Healthy lifestyle can prevent bad genes from causing diseases

October 27, 2009 |12:06 | Health Myths | Tips  By : Team X


Healthy lifestyle can prevent bad genes from causing diseasesSo your mother just couldn’t keep that stubborn fat from perching on her waist. And your dad’s heart just didn’t pump the way it was supposed to.

Then there was granny, whose blood sugar levels made her sweeter than sugarcane. But that’s not a licence for you to blame all your health problems on bad genes.

It’s you and you alone who controls which were your health goes, says a Canadian genes expert.

Dr Robert Hegele, director of Martha G Blackburn Cardiovascular Genetics Laboratory at Robarts Research Institute, Ontario, asserts lifestyle choices have a greater say in your health that do hereditary factors.

He would know – he’s been working on identifying gene mutations that increase a person’s risk of heart disease, high cholesterol, high blood pressure, and diabetes in his lipid clinic patients. Over 20 years, his clinic has discovered the genetic basis of 12 diseases and over 200 genetic mutations linked to high cholesterol, diabetes, and heart disease.

And Dr Hegele’s experience says genetics has a strong influence on just 5 per cent of the patients, leaving them helpless. The remaining 95 per cent can use a healthy lifestyle to beat the odds.  “Even if you've been dealt a bad hand of genes, it's not a life sentence for most people. Simple actions – basic things like smoking cessation, following a healthy diet, and physical activity – are the key to overturning genetic predisposition. The answers are that simple for most people,” he says.  Other factors such as education, income, housing status and environment too play a role in heart disease risk.
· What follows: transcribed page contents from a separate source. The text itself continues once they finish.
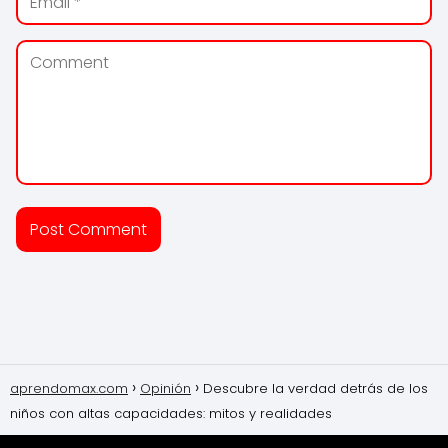
aprendomax.com
Opinión
Descubre la verdad detrás de los
niños con altas capacidades: mitos y realidades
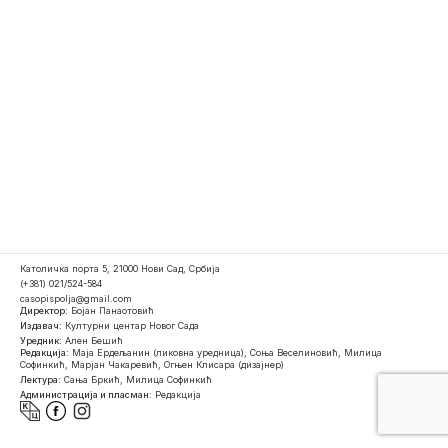
Католичка порта 5, 21000 Нови Сад, Србија
(+381) 021/524-584
casopispolja@gmail.com
Директор:
Бојан Панаотовић
Издавач:
Културни центар Новог Сада
Уредник:
Ален Бешић
Редакција:
Маја Ердељанин (ликовна уредница), Соња Веселиновић, Милица
Софинкић, Марјан Чакаревић, Огњен Клисара (дизајнер)
Лектура:
Сања Бркић, Милица Софинкић
Администрација и пласман:
Редакција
The findings have greater importance for Indians, who face much bigger risk of heart disease and diabetes than their counterparts in other countries. A study in The Lancet had earlier warned as many 60 per cent of heart disease patients will be in India by 2010. On Oct 26, International Diabetic Federation told the 20th annual World Diabetes Congress in Goa the country will become the world’s diabetes capital by 2025.  If you don’t want to be a statistic, listen to Dr Hegele – clean up your act, now!